Last Updated: Friday, 27 November 2015, 12:04 GMT

2009 Country Reports on Terrorism - Tanzania

Publisher United States Department of State
Publication Date 5 August 2010
Cite as United States Department of State, 2009 Country Reports on Terrorism - Tanzania, 5 August 2010, available at: [accessed 29 November 2015]
DisclaimerThis is not a UNHCR publication. UNHCR is not responsible for, nor does it necessarily endorse, its content. Any views expressed are solely those of the author or publisher and do not necessarily reflect those of UNHCR, the United Nations or its Member States.

Tanzania remained vulnerable to international terrorism. Al-Qa'ida elements responsible for the 1998 U.S. Embassy bombing remained active throughout East Africa.
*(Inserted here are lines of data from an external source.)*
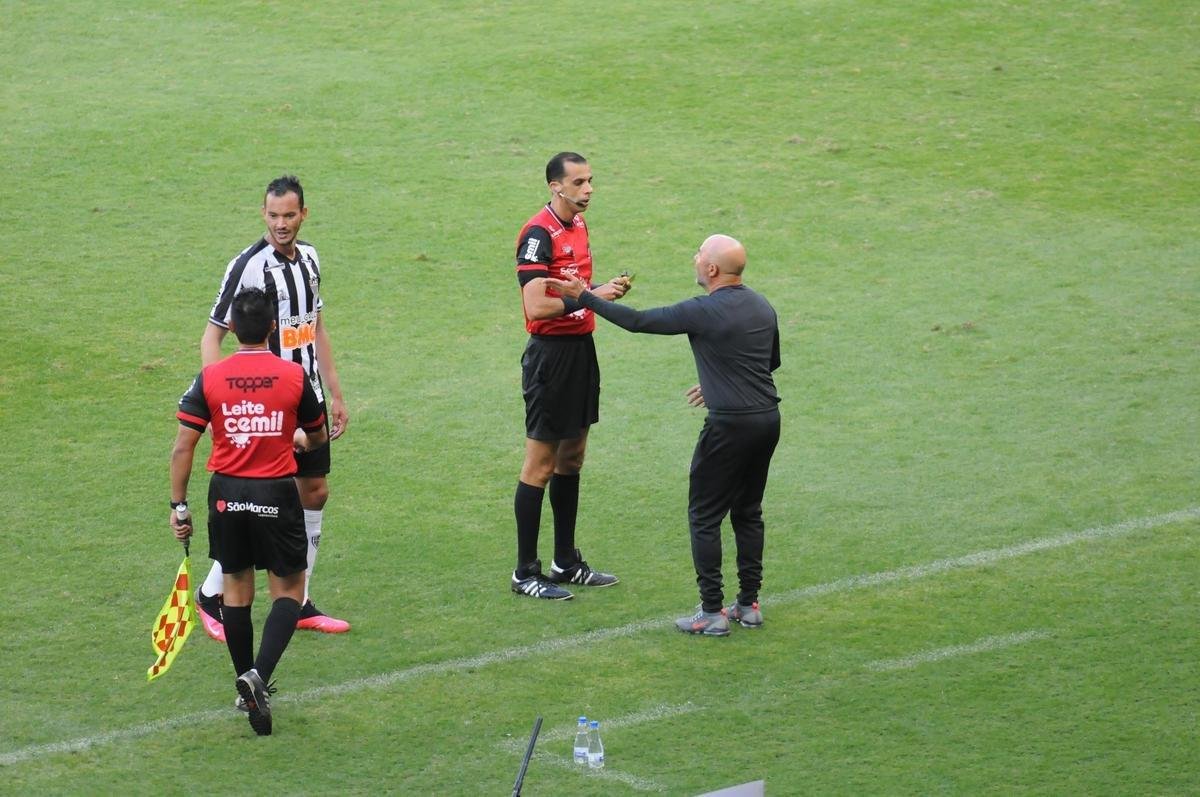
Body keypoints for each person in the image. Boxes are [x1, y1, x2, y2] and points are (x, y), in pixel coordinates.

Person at [549, 234, 781, 635]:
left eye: (699, 254)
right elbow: (767, 363)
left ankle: (712, 612)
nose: (694, 259)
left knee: (704, 516)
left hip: (729, 426)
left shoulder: (703, 310)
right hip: (767, 420)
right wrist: (718, 383)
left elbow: (639, 322)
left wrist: (584, 297)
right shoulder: (762, 305)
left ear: (712, 269)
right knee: (748, 511)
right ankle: (749, 604)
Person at [195, 175, 349, 638]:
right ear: (263, 214)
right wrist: (220, 403)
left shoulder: (312, 259)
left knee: (314, 491)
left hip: (307, 397)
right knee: (261, 504)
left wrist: (335, 393)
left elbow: (316, 329)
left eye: (289, 215)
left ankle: (298, 602)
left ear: (304, 214)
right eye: (274, 215)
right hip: (266, 407)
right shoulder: (247, 266)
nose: (281, 224)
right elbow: (212, 336)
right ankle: (211, 593)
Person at [170, 287, 329, 735]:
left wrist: (179, 506)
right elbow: (317, 436)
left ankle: (246, 689)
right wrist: (297, 440)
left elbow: (183, 445)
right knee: (289, 591)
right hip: (275, 493)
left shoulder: (210, 377)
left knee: (236, 592)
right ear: (273, 327)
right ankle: (258, 676)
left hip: (226, 495)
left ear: (233, 328)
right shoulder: (293, 376)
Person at [510, 151, 632, 600]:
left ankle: (564, 561)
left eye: (590, 181)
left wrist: (600, 293)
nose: (588, 189)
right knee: (540, 464)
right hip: (551, 358)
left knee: (573, 457)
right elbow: (536, 306)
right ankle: (525, 572)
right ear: (555, 186)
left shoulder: (578, 225)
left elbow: (577, 291)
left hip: (581, 351)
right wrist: (591, 297)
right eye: (579, 182)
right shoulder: (538, 234)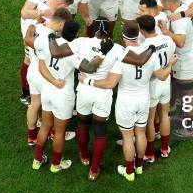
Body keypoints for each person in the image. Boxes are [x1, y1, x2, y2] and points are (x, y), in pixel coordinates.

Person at [47, 18, 155, 180]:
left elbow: (56, 51)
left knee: (83, 126)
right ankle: (94, 169)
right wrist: (151, 50)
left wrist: (50, 38)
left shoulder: (81, 42)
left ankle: (84, 156)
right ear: (109, 32)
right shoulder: (117, 49)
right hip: (103, 94)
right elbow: (139, 60)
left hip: (84, 91)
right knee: (100, 132)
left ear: (93, 30)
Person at [79, 22, 175, 182]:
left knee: (128, 136)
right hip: (144, 99)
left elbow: (110, 84)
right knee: (140, 133)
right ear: (138, 35)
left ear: (123, 37)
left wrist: (88, 81)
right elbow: (161, 76)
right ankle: (139, 166)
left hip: (126, 103)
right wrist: (171, 63)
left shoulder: (122, 57)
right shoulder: (150, 55)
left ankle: (129, 171)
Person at [32, 21, 103, 173]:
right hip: (63, 95)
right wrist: (101, 55)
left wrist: (52, 81)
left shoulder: (49, 43)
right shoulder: (71, 52)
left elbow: (41, 65)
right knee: (59, 132)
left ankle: (37, 160)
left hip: (48, 90)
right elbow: (89, 68)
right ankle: (55, 164)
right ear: (76, 35)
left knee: (45, 126)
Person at [18, 0, 70, 104]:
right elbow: (24, 12)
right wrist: (42, 12)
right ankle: (26, 92)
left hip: (37, 23)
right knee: (30, 60)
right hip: (30, 26)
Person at [23, 8, 72, 146]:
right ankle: (52, 133)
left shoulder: (36, 27)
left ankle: (31, 137)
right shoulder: (52, 38)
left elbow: (26, 41)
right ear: (61, 24)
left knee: (34, 104)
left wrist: (33, 24)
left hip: (31, 70)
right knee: (50, 107)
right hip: (44, 74)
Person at [158, 0, 193, 138]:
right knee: (181, 92)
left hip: (184, 60)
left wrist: (166, 32)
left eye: (163, 3)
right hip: (189, 53)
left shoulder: (178, 20)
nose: (162, 5)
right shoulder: (184, 9)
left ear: (169, 3)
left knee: (187, 95)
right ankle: (183, 118)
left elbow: (180, 42)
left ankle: (190, 129)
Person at [136, 15, 177, 161]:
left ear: (141, 30)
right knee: (165, 115)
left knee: (150, 120)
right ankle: (165, 149)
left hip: (152, 85)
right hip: (165, 84)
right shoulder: (167, 39)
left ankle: (150, 153)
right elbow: (172, 56)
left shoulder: (144, 47)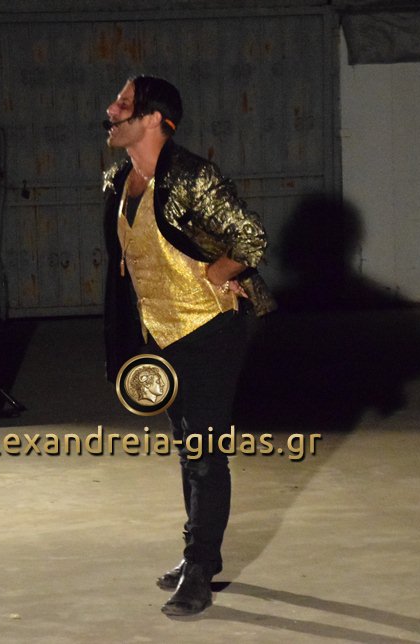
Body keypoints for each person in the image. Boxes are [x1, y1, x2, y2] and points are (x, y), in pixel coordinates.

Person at [101, 75, 275, 616]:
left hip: (209, 329)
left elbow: (252, 238)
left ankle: (201, 567)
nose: (111, 111)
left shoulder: (194, 176)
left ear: (154, 119)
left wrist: (217, 274)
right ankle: (194, 553)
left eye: (124, 104)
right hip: (158, 331)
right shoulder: (118, 178)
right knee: (187, 448)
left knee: (203, 454)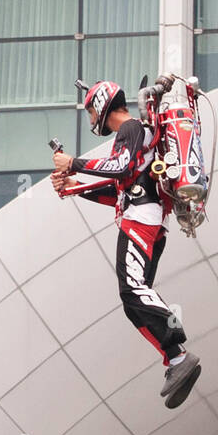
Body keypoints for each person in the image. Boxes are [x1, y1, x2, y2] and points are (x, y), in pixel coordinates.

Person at [51, 77, 201, 408]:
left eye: (91, 110)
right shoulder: (134, 135)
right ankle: (175, 359)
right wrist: (73, 185)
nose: (91, 119)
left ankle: (176, 337)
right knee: (131, 302)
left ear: (103, 103)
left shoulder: (131, 129)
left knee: (131, 290)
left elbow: (120, 169)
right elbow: (117, 190)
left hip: (141, 222)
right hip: (145, 221)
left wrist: (73, 163)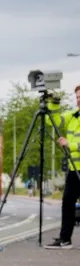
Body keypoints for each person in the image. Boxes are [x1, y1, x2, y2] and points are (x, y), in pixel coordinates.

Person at [43, 84, 80, 249]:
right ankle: (65, 239)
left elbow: (73, 143)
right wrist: (54, 104)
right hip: (74, 168)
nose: (78, 100)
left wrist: (69, 144)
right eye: (77, 97)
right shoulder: (73, 115)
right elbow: (53, 121)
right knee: (67, 203)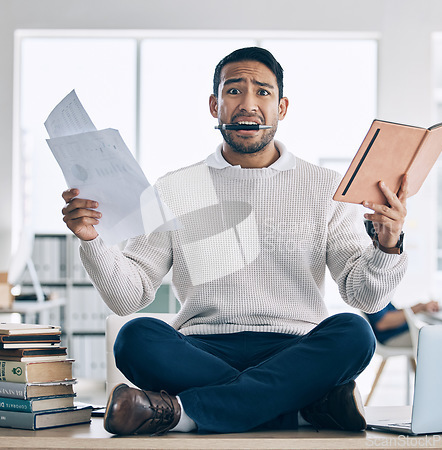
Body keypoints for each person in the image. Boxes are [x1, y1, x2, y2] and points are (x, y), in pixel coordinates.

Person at [61, 47, 408, 435]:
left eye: (262, 92)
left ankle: (182, 413)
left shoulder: (327, 187)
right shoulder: (174, 188)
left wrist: (387, 246)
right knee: (134, 337)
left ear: (282, 107)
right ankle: (301, 409)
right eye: (233, 91)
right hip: (201, 348)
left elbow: (365, 299)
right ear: (214, 105)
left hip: (294, 349)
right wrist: (92, 241)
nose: (248, 104)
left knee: (355, 333)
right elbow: (130, 296)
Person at [365, 300, 439, 347]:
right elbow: (382, 323)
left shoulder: (380, 293)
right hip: (391, 337)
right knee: (437, 339)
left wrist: (420, 306)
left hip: (400, 331)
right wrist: (418, 308)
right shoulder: (371, 295)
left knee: (435, 333)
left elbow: (394, 313)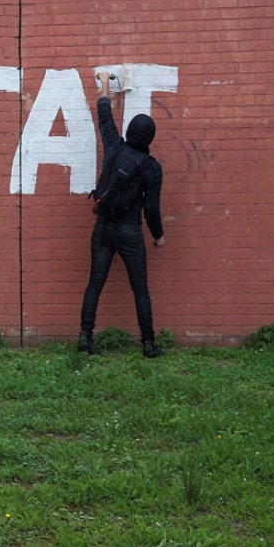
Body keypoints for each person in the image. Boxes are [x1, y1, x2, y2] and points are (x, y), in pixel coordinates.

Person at [78, 72, 165, 358]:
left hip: (103, 226)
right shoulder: (151, 168)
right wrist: (158, 235)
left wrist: (104, 85)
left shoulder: (114, 147)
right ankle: (149, 344)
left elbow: (104, 116)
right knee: (140, 288)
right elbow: (151, 207)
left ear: (129, 131)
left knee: (95, 281)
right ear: (149, 138)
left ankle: (85, 336)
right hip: (129, 231)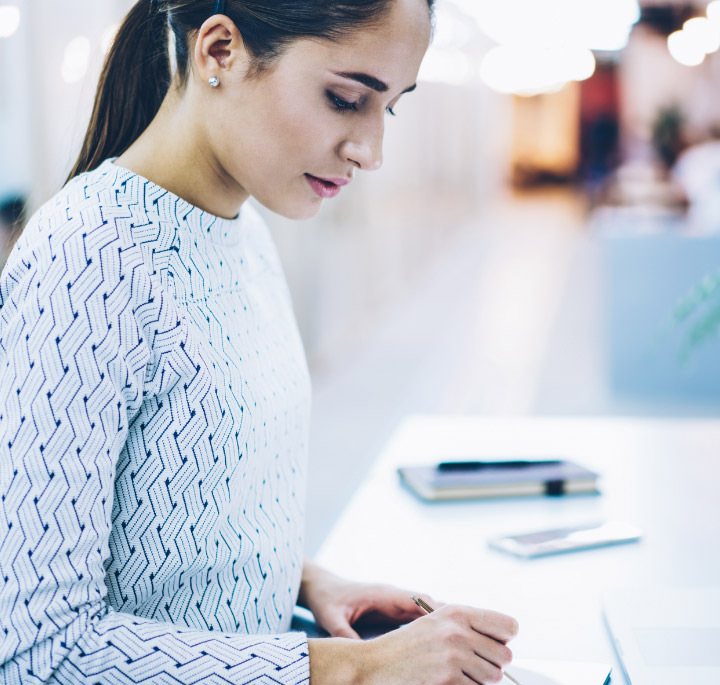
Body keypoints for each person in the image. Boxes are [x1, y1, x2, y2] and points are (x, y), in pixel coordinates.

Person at [0, 0, 519, 683]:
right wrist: (349, 669)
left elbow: (176, 518)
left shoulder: (244, 230)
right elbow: (41, 651)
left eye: (387, 108)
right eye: (344, 99)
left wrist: (305, 585)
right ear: (219, 51)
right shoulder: (88, 257)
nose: (371, 150)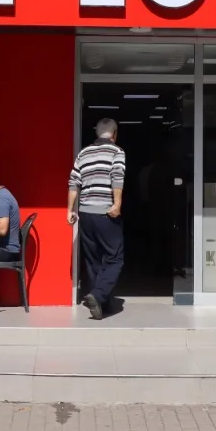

During the year, Tanzanian law enforcement and security forces made efforts to identify and monitor terrorist activities and deny use of Tanzanian territory as a safe haven. U.S.-Tanzanian cooperation has led to new training initiatives designed to strengthen Tanzania's border control and internal security capacity. Tanzania's National Counterterrorism Center continued its participation in several multi-year programs to strengthen its law enforcement and military capacity, improve aviation and border security, and combat money laundering and terrorist financing. The Financial Intelligence Unit (FIU), established in 2007 with the passage of the Anti-Money Laundering Act, is responsible for receiving, analyzing, and disseminating suspicious transaction reports and other information regarding potential money laundering or terrorist financing. With only three technical staff, however, the FIU has limited resources to investigate potential money laundering or terrorist financing activities. In an effort to build Tanzania's capacity to combat money laundering and terrorist financing, the U.S. Internal Revenue Service held a seminar on anti-money laundering and financial investigative techniques in November.